**SOURCE MATERIAL**
════════════════
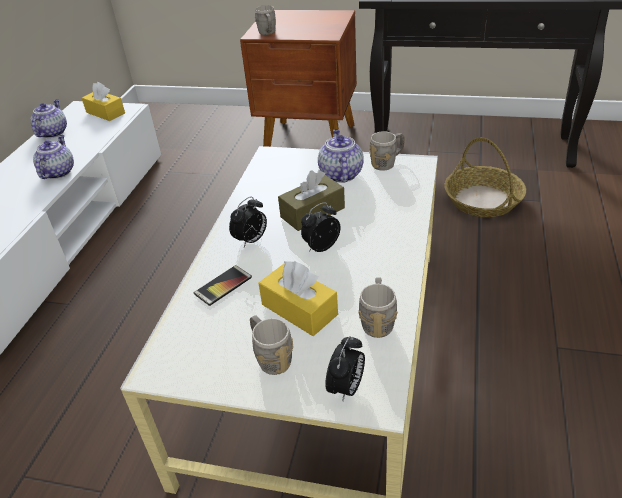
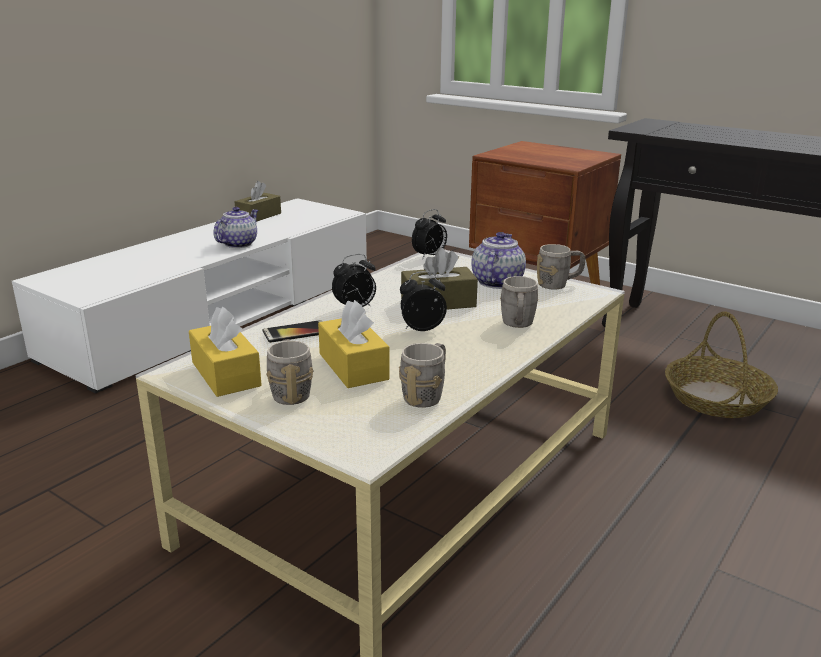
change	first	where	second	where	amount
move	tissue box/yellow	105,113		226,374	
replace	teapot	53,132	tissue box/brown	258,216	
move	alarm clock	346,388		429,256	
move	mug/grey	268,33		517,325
════════════════
**PROBLEM**
The data above should be repeated exactly, minus any pictures.

**EXERCISE ANSWER**
change	first	where	second	where	amount
move	tissue box/yellow	105,113		226,374	
replace	teapot	53,132	tissue box/brown	258,216	
move	alarm clock	346,388		429,256	
move	mug/grey	268,33		517,325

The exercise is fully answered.